Introduction to Sailing

We are carried though the sea of influences like a snowflake. There is not a way to our destination that is not buffeted by wind, trees, other snowflakes...

We continue on our way as if nothing could deter us from our goal, our target. We even take the credit for where and when we arrive, as if it were our goal from the start.

And so we should, to some extent. Within the boundaries that are unchangeable, and then narrowed by the countless influences of the environment, there is something that is in our power to manipulate.

The walrus says that we are able, if we are in tune with our environment, to alter our direction a little at a time like a sail bends the direction of the wind. With intent, our influence on the environment purposely interacts with other environmental influences to propel us in the direction that we choose. We use the unstoppable momentum provided by the passing of time and the environmental influences around us to fine tune our journey.

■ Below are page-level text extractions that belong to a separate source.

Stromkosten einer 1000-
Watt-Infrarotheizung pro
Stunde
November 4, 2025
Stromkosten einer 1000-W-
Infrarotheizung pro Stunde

Some of the sailing is done without intent. A baby will determine for himself when he will have his next meal. His reaction to the feeling of hunger will influence his providers. The baby did not know that he was ordering his dinner.

Some people naturally develop finely tuned reflexive influence. Others may see these special people as perceptive or charismatic leaders. As influential as these naturals are, they have difficulty maintaining the same direction for very long. Their reflexive manipulation does not have the steady bearing provided by the rudder of intent.

The walrus says that one can intentionally develop the skills to use his own and his environment's influences in complementary ways. These intentional manipulations, once mastered and then internalized, become the reflexive sail that permits one to make the journey of his own choosing.

Any thinking walrus would prefer to choose his favorite from the menu, rather than sit idly at the table waiting to see what the cook brings out!